Shared ground
This passage is a preserved roster: a roll call of David’s elite fighters beyond the headline figures already named earlier in the chapter (2 Samuel 23:8). Its main “theology” is indirect: it shows that David’s rule was supported by identifiable people, not just an abstract army.
Several details stress real-world connections. Many men are marked by father–son identification (the repeated word son), while others are marked by hometowns or group labels (for example, “Harodite,” “Netophathite,” and “of Gibeah … of Benjamin”). The list also includes non-Israelite identifiers (“the Ammonite,” “the Hittite”), and it explicitly places two men as armor-bearers under Joab.
Where interpretation differs
How “the thirty” relates to “thirty-seven in all.” Verse 24 says Asahel was “one of the thirty,” but verse 39 closes with “thirty-seven in all.” Some read “the thirty” as a title for an elite unit whose membership could shift over time (so the total list can exceed thirty). Others think the text preserves overlapping lists from different moments or sources, and the final editor kept both the old title (“the thirty”) and the final headcount (“thirty-seven”).
What to do with “the sons of Jashen, Jonathan.” The wording can be taken as multiple people (“sons of Jashen”) with “Jonathan” as one named member, or as a textual snag where the line may have been copied or punctuated in a confusing way.

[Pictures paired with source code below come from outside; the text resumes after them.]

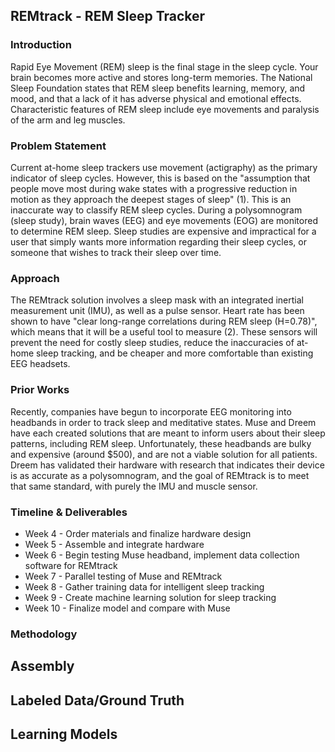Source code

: ## REMtrack - REM Sleep Tracker

### Introduction

Rapid Eye Movement (REM) sleep is the final stage in the sleep cycle. Your brain becomes more active and stores long-term memories. The National Sleep Foundation states that REM sleep benefits learning, memory, and mood, and that a lack of it has adverse physical and emotional effects. Characteristic features of REM sleep include eye movements and paralysis of the arm and leg muscles. 

### Problem Statement

Current at-home sleep trackers use movement (actigraphy) as the primary indicator of sleep cycles. However, this is based on the "assumption that people move most during wake states with a progressive reduction in motion as they approach the deepest stages of sleep" (1). This is an inaccurate way to classify REM sleep cycles. During a polysomnogram (sleep study), brain waves (EEG) and eye movements (EOG) are monitored to determine REM sleep. Sleep studies are expensive and impractical for a user that simply wants more information regarding their sleep cycles, or someone that wishes to track their sleep over time. 

### Approach

The REMtrack solution involves a sleep mask with an integrated inertial measurement unit (IMU), as well as a pulse sensor. Heart rate has been shown to have "clear long-range correlations during REM sleep (H=0.78)", which means that it will be a useful tool to measure (2). These sensors will prevent the need for costly sleep studies, reduce the inaccuracies of at-home sleep tracking, and be cheaper and more comfortable than existing EEG headsets. 

### Prior Works

Recently, companies have begun to incorporate EEG monitoring into headbands in order to track sleep and meditative states. Muse and Dreem have each created solutions that are meant to inform users about their sleep patterns, including REM sleep. Unfortunately, these headbands are bulky and expensive (around $500), and are not a viable solution for all patients. Dreem has validated their hardware with research that indicates their device is as accurate as a polysomnogram, and the goal of REMtrack is to meet that same standard, with purely the IMU and muscle sensor. 

### Timeline & Deliverables
* Week 4 - Order materials and finalize hardware design
* Week 5 - Assemble and integrate hardware
* Week 6 - Begin testing Muse headband, implement data collection software for REMtrack
* Week 7 - Parallel testing of Muse and REMtrack
* Week 8 - Gather training data for intelligent sleep tracking 
* Week 9 - Create machine learning solution for sleep tracking
* Week 10 - Finalize model and compare with Muse

### Methodology
## Assembly
## Labeled Data/Ground Truth
## Learning Models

Most agree the point is still to identify individuals or a clan connection, not to tell a story.
Why the disagreement exists
The passage is a compressed archive-like list. It gives minimal explanation, and several lines can be divided or read in more than one way. Also, elsewhere in Samuel/Chronicles there are similar rosters with small differences, which raises the possibility of multiple traditions or updates being preserved side by side.

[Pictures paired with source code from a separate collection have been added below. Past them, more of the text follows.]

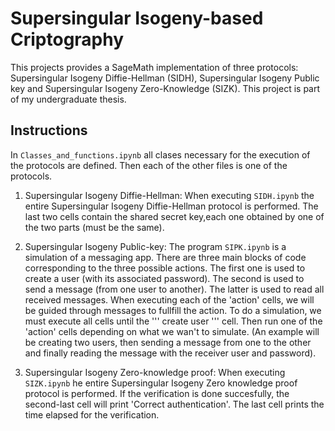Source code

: # Supersingular Isogeny-based Criptography
This projects provides a SageMath implementation of three protocols: Supersingular Isogeny Diffie-Hellman (SIDH), Supersingular Isogeny Public key and Supersingular Isogeny Zero-Knowledge (SIZK). This project is part of my undergraduate thesis.

## Instructions

In `Classes_and_functions.ipynb` all clases necessary for the execution of the protocols are defined. Then each of the other files is one of the protocols. 

1. Supersingular Isogeny Diffie-Hellman: When executing `SIDH.ipynb` the entire Supersingular Isogeny Diffie-Hellman protocol is performed. The last two cells contain the shared secret key,each one obtained by one of the two parts (must be the same).

2. Supersingular Isogeny Public-key: The program `SIPK.ipynb` is a simulation of a messaging app. There are three main blocks of code corresponding to the three possible actions. The first one is used to create a user (with its associated password). The second is used to send a message (from one user to another). The latter is used to read all received messages. When executing each of the 'action' cells, we will be guided through messages to fullfill the action. To do a simulation, we must execute all cells until the ''' create user ''' cell. Then run one of the 'action' cells depending on what we wan't to simulate. (An example will be creating two users, then sending a message from one to the other and finally reading the message with the receiver user and password).

3. Supersingular Isogeny Zero-knowledge proof: When executing `SIZK.ipynb` he entire Supersingular Isogeny Zero knowledge proof protocol is performed. If the verification is done succesfully, the second-last cell will print 'Correct authentication'. The last cell prints the time elapsed for the verification.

What this passage clearly contributes
Explicitly, it expands the catalog of David’s mighty men by naming them with relational and geographic identifiers, notes service under Joab (armor-bearers), includes outsiders among David’s elite (Ammonite; Hittite), and ends with a formal total: “thirty-seven in all,” with Uriah the Hittite named last. Theologically by inference, it underlines that the kingdom’s story includes many contributors and that David’s circle was politically and ethnically mixed, even while being presented as a recognized, countable corps.